10. Sept. 2025 · 
KommentarInneres

Kommentar: Kein Befreiungsschlag

Vor der Landtagssitzung am 10. September war die Spannung groß gewesen. Würde Innenministerin Daniela Behrens, die seit Tagen öffentlich zum „Fall Friedland“ schweigsam blieb, die von der CDU beantragte aktuelle Debatte für einen Befreiungsschlag nutzen? Würde sie nun, im Abstand von einigen Tagen, doch Fehler ihrer Behörden einräumen und Besserung geloben?

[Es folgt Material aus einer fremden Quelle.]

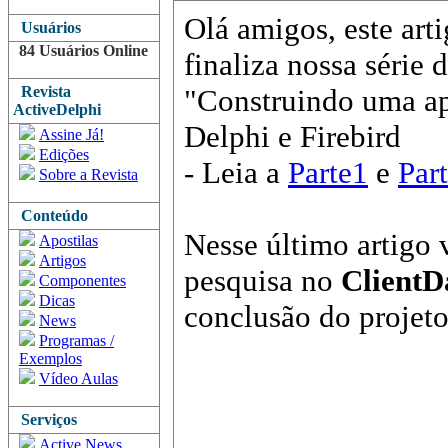
Olá amigos, este art
Usuários
84 Usuários Online
finaliza nossa série d
Revista
"Construindo uma ap
ActiveDelphi
Delphi e Firebird
Assine Já!
Edições
- Leia a
Parte1
e
Par
Sobre a Revista
Conteúdo
Nesse último artigo
Apostilas
Artigos
pesquisa no
ClientD
Componentes
Dicas
conclusão do projeto
News
Programas /
Exemplos
Vídeo Aulas
Serviços
Active News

Behrens hat es nicht getan, und damit in dieser für sie prekären Situation eine Chance verstreichen lassen. Ihre Bemerkung, „mit dem Wissen von heute“ hätte die Landesaufnahmebehörde (LAB) gegen eine negative Gerichtsentscheidung zur Abschiebung des 31-jährigen Asylbewerbers Beschwerde einlegen müssen, ist bei näherer Betrachtung eine Selbstverständlichkeit. Klar: Heute wissen wir, dass der Mann als mutmaßlicher Urheber des Todes einer 16-Jährigen für die Gemeinschaft gefährlich war. Die eigentliche Frage, die für Behrens zum Problem geworden war, ist doch eine andere: Haben die niedersächsischen Behörden alles ihnen Mögliche getan, einen abgelehnten Asylbewerber wieder in das sichere Drittland, aus dem er gekommen war, abzuschieben? Polizeibekannt war der Mann bereits, und eine Diagnose seiner psychischen Belastung lag ebenfalls vor – auch wenn die bisherigen Gesetze eine Weitergabe dieser Information an die Sicherheitsbehörden noch unterbinden.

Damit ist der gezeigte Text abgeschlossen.